Exercise instructions >> Once you have read the listing below, write all of it out again exactly.

Exercise data >>
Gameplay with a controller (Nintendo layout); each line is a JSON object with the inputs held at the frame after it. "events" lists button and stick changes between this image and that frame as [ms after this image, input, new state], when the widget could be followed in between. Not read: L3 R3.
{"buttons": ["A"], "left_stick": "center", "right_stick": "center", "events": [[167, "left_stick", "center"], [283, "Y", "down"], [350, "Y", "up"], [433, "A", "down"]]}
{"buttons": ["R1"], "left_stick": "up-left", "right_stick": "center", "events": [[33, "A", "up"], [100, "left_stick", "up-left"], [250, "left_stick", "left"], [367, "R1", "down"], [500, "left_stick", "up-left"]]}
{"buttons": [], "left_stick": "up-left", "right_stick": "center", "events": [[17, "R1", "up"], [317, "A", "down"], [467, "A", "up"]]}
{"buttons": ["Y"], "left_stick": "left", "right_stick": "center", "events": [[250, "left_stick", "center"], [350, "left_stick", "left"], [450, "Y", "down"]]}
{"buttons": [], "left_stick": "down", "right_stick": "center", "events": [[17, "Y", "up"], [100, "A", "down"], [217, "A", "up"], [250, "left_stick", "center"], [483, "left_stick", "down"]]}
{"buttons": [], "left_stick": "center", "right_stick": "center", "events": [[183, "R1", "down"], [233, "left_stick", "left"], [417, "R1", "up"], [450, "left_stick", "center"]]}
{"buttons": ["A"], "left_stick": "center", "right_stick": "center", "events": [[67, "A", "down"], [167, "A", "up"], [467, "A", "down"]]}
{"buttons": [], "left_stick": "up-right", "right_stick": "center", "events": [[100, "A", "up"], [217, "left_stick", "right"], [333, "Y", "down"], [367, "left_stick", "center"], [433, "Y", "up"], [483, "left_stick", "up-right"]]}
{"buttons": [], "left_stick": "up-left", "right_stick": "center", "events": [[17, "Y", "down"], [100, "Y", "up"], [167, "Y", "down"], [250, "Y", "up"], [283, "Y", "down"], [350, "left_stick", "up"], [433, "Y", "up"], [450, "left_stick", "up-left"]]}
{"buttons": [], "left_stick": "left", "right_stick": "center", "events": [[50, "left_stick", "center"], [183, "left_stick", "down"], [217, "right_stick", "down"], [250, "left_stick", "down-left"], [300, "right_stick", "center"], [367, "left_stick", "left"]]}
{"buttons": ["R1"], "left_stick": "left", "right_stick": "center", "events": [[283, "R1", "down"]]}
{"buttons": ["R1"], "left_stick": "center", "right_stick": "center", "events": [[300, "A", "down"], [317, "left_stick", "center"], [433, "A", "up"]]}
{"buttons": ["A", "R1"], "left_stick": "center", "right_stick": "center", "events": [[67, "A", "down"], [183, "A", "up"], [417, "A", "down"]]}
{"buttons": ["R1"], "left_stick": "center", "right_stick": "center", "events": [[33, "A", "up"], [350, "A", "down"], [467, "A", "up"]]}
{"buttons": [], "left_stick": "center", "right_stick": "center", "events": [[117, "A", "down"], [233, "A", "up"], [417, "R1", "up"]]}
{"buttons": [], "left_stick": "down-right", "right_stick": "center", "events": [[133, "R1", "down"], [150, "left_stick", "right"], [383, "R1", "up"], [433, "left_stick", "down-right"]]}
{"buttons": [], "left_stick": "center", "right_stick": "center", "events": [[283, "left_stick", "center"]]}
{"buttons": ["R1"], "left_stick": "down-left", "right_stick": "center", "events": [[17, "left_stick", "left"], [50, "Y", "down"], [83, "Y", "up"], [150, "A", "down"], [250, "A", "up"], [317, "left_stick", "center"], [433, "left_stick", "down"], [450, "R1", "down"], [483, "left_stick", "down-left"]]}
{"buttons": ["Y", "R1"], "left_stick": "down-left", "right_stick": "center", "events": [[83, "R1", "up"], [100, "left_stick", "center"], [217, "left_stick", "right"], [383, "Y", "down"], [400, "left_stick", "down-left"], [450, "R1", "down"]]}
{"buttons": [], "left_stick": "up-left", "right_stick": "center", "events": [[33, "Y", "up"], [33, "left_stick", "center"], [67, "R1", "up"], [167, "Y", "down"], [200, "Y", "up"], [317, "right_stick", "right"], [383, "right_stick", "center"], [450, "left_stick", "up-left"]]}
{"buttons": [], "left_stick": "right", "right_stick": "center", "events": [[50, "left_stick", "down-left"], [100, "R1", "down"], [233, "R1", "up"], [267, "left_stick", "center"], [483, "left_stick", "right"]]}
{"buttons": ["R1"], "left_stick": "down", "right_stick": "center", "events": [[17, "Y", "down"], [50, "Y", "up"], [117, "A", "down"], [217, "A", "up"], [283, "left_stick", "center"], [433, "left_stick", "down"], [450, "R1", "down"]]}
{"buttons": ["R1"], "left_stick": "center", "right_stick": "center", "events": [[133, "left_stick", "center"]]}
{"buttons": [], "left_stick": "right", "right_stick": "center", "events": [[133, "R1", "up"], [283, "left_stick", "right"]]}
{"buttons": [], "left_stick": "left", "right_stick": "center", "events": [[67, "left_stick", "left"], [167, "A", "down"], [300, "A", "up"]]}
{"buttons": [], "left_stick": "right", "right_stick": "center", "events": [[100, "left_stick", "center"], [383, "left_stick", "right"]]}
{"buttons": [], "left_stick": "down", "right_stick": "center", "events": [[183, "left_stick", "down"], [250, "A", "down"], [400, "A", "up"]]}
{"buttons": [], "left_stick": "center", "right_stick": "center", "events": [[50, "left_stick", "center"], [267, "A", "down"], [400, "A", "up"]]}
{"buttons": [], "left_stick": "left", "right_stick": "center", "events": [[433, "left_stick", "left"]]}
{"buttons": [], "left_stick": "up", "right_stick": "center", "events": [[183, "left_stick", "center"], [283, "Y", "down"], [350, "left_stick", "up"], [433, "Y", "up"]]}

Answer area >>
Gameplay with a controller (Nintendo layout); each line is a JSON object with the inputs held at the frame after it. "events" lists button and stick changes between this image and that frame as [ms after this image, input, new state], when the widget could be followed in between. Not read: L3 R3.
{"buttons": ["A"], "left_stick": "center", "right_stick": "center", "events": [[167, "left_stick", "center"], [283, "Y", "down"], [350, "Y", "up"], [433, "A", "down"]]}
{"buttons": ["R1"], "left_stick": "up-left", "right_stick": "center", "events": [[33, "A", "up"], [100, "left_stick", "up-left"], [250, "left_stick", "left"], [367, "R1", "down"], [500, "left_stick", "up-left"]]}
{"buttons": [], "left_stick": "up-left", "right_stick": "center", "events": [[17, "R1", "up"], [317, "A", "down"], [467, "A", "up"]]}
{"buttons": ["Y"], "left_stick": "left", "right_stick": "center", "events": [[250, "left_stick", "center"], [350, "left_stick", "left"], [450, "Y", "down"]]}
{"buttons": [], "left_stick": "down", "right_stick": "center", "events": [[17, "Y", "up"], [100, "A", "down"], [217, "A", "up"], [250, "left_stick", "center"], [483, "left_stick", "down"]]}
{"buttons": [], "left_stick": "center", "right_stick": "center", "events": [[183, "R1", "down"], [233, "left_stick", "left"], [417, "R1", "up"], [450, "left_stick", "center"]]}
{"buttons": ["A"], "left_stick": "center", "right_stick": "center", "events": [[67, "A", "down"], [167, "A", "up"], [467, "A", "down"]]}
{"buttons": [], "left_stick": "up-right", "right_stick": "center", "events": [[100, "A", "up"], [217, "left_stick", "right"], [333, "Y", "down"], [367, "left_stick", "center"], [433, "Y", "up"], [483, "left_stick", "up-right"]]}
{"buttons": [], "left_stick": "up-left", "right_stick": "center", "events": [[17, "Y", "down"], [100, "Y", "up"], [167, "Y", "down"], [250, "Y", "up"], [283, "Y", "down"], [350, "left_stick", "up"], [433, "Y", "up"], [450, "left_stick", "up-left"]]}
{"buttons": [], "left_stick": "left", "right_stick": "center", "events": [[50, "left_stick", "center"], [183, "left_stick", "down"], [217, "right_stick", "down"], [250, "left_stick", "down-left"], [300, "right_stick", "center"], [367, "left_stick", "left"]]}
{"buttons": ["R1"], "left_stick": "left", "right_stick": "center", "events": [[283, "R1", "down"]]}
{"buttons": ["R1"], "left_stick": "center", "right_stick": "center", "events": [[300, "A", "down"], [317, "left_stick", "center"], [433, "A", "up"]]}
{"buttons": ["A", "R1"], "left_stick": "center", "right_stick": "center", "events": [[67, "A", "down"], [183, "A", "up"], [417, "A", "down"]]}
{"buttons": ["R1"], "left_stick": "center", "right_stick": "center", "events": [[33, "A", "up"], [350, "A", "down"], [467, "A", "up"]]}
{"buttons": [], "left_stick": "center", "right_stick": "center", "events": [[117, "A", "down"], [233, "A", "up"], [417, "R1", "up"]]}
{"buttons": [], "left_stick": "down-right", "right_stick": "center", "events": [[133, "R1", "down"], [150, "left_stick", "right"], [383, "R1", "up"], [433, "left_stick", "down-right"]]}
{"buttons": [], "left_stick": "center", "right_stick": "center", "events": [[283, "left_stick", "center"]]}
{"buttons": ["R1"], "left_stick": "down-left", "right_stick": "center", "events": [[17, "left_stick", "left"], [50, "Y", "down"], [83, "Y", "up"], [150, "A", "down"], [250, "A", "up"], [317, "left_stick", "center"], [433, "left_stick", "down"], [450, "R1", "down"], [483, "left_stick", "down-left"]]}
{"buttons": ["Y", "R1"], "left_stick": "down-left", "right_stick": "center", "events": [[83, "R1", "up"], [100, "left_stick", "center"], [217, "left_stick", "right"], [383, "Y", "down"], [400, "left_stick", "down-left"], [450, "R1", "down"]]}
{"buttons": [], "left_stick": "up-left", "right_stick": "center", "events": [[33, "Y", "up"], [33, "left_stick", "center"], [67, "R1", "up"], [167, "Y", "down"], [200, "Y", "up"], [317, "right_stick", "right"], [383, "right_stick", "center"], [450, "left_stick", "up-left"]]}
{"buttons": [], "left_stick": "right", "right_stick": "center", "events": [[50, "left_stick", "down-left"], [100, "R1", "down"], [233, "R1", "up"], [267, "left_stick", "center"], [483, "left_stick", "right"]]}
{"buttons": ["R1"], "left_stick": "down", "right_stick": "center", "events": [[17, "Y", "down"], [50, "Y", "up"], [117, "A", "down"], [217, "A", "up"], [283, "left_stick", "center"], [433, "left_stick", "down"], [450, "R1", "down"]]}
{"buttons": ["R1"], "left_stick": "center", "right_stick": "center", "events": [[133, "left_stick", "center"]]}
{"buttons": [], "left_stick": "right", "right_stick": "center", "events": [[133, "R1", "up"], [283, "left_stick", "right"]]}
{"buttons": [], "left_stick": "left", "right_stick": "center", "events": [[67, "left_stick", "left"], [167, "A", "down"], [300, "A", "up"]]}
{"buttons": [], "left_stick": "right", "right_stick": "center", "events": [[100, "left_stick", "center"], [383, "left_stick", "right"]]}
{"buttons": [], "left_stick": "down", "right_stick": "center", "events": [[183, "left_stick", "down"], [250, "A", "down"], [400, "A", "up"]]}
{"buttons": [], "left_stick": "center", "right_stick": "center", "events": [[50, "left_stick", "center"], [267, "A", "down"], [400, "A", "up"]]}
{"buttons": [], "left_stick": "left", "right_stick": "center", "events": [[433, "left_stick", "left"]]}
{"buttons": [], "left_stick": "up", "right_stick": "center", "events": [[183, "left_stick", "center"], [283, "Y", "down"], [350, "left_stick", "up"], [433, "Y", "up"]]}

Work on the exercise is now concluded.